# Work instructions:
Count lines, not occurrences: report how many lines in the records hold the string "SNOWIMEA", and nothing else.

[Source material]

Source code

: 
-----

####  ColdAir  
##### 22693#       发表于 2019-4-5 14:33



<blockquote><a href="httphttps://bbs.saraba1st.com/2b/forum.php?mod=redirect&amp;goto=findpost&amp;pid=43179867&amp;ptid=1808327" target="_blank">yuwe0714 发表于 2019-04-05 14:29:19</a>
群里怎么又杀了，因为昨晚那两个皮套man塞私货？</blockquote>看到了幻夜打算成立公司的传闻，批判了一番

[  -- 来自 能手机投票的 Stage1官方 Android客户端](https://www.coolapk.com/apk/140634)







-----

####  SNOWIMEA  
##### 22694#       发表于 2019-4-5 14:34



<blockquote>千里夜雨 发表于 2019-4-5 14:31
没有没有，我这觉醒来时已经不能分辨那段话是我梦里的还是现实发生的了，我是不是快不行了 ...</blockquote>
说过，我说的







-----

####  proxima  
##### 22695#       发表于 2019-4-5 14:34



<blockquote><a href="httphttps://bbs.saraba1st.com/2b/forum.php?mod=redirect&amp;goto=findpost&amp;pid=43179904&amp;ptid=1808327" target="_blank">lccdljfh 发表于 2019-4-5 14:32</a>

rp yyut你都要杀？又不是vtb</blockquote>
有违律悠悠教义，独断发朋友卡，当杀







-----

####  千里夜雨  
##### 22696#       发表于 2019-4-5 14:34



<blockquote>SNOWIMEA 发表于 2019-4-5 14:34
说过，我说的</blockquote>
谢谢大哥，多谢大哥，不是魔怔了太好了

[/Source material]

# Exercise output:
2